# [Texto proporcionado]
..............................
A partir de las 10:00 de mañana, 14 de julio, la Comisión de Relaciones Internacionales, presidida por María Augusta Calle, debatirá y aprobará el informe respecto del pedido de aprobación de la Convención Internacional contra el Reclutamiento, la Utilización, la Financiación y el Entrenamiento de Mercenarios.
Este instrumento internacional tiene como propósito obligar a los Estados Partes a no recurrir al reclutamiento, utilización, financiación o el entrenamiento de mercenarios, así como de prohibir tales actividades mediante la adopción de medidas legislativas necesarias para garantizar y respetar los derechos humanos.
La Convención fue aprobada por la Asamblea General de Naciones Unidas, sin votación, el 4 de diciembre de 1989, mientras que el 20 de marzo de 2007, el Tribunal Constitucional emitió dictamen favorable de la Convención y la necesidad de aprobación legislativa y en febrero de este año el Secretario General Jurídico de la Presidencia, Alexis Mera, solicitó a María Augusta Calle, presidenta de la Comisión, revisar el trámite legislativo de la Convención, puesto que han trascurrido 8 años desde el envío del pedido de aprobación.
La Convención sobre mercenarios de 1989, busca solucionar los problemas de índole humanitario derivados de los conflictos armados, regulando la utilización de ciertos métodos o medios de combate. Muchas veces los conflictos o guerras son irremediables, por lo que es muy difícil prevenirlos. En base a esto, el Derecho Internacional Humanitario busca que estos conflictos se realicen de la forma más humanitaria posible, para que no existan grandes consecuencias, por esto surge la necesidad de generar una proporcionalidad entre las partes beligerantes.
..............................
# [Datos mostrados]
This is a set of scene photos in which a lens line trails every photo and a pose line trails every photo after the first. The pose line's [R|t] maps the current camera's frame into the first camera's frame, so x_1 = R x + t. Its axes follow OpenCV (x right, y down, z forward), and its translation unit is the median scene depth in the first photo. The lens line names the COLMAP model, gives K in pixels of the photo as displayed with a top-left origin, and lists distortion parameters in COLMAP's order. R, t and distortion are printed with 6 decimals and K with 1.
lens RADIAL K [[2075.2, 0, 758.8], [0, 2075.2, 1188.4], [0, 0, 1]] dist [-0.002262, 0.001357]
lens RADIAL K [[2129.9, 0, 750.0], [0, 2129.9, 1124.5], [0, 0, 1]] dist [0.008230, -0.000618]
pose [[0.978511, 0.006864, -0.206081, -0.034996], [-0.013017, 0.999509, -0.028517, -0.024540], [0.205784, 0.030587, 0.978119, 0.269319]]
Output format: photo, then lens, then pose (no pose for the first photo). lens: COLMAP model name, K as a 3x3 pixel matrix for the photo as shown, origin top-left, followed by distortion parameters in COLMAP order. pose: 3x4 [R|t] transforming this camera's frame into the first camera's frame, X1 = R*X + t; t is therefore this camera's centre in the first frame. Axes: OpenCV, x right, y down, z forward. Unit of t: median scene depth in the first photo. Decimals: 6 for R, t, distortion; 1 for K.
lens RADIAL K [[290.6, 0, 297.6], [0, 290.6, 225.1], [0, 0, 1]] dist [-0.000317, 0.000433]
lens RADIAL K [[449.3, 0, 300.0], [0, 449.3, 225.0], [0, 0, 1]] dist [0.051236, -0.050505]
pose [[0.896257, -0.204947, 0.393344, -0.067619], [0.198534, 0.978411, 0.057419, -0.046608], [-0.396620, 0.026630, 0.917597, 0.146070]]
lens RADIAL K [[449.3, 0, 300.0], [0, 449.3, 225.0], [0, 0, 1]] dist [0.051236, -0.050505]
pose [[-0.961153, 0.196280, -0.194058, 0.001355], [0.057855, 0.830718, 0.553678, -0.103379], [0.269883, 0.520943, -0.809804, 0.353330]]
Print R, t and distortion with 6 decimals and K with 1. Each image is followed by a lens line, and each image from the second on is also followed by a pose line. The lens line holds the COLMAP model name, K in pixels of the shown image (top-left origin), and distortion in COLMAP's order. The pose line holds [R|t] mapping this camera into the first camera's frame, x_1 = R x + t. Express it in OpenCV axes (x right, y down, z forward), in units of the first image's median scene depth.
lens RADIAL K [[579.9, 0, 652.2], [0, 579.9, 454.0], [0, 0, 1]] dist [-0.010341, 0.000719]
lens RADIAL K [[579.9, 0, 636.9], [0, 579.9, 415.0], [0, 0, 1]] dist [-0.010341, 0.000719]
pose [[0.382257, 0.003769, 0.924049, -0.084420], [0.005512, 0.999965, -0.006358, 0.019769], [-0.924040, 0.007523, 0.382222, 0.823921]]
..............................
# [Consigna]
Copia tal cual el fragmento de la nota sobre la convención contra mercenarios que empieza en las palabras "La Convención fue" y termina después de "pedido de aprobación.".

# [Espacio de respuesta]
La Convención fue aprobada por la Asamblea General de Naciones Unidas, sin votación, el 4 de diciembre de 1989, mientras que el 20 de marzo de 2007, el Tribunal Constitucional emitió dictamen favorable de la Convención y la necesidad de aprobación legislativa y en febrero de este año el Secretario General Jurídico de la Presidencia, Alexis Mera, solicitó a María Augusta Calle, presidenta de la Comisión, revisar el trámite legislativo de la Convención, puesto que han trascurrido 8 años desde el envío del pedido de aprobación.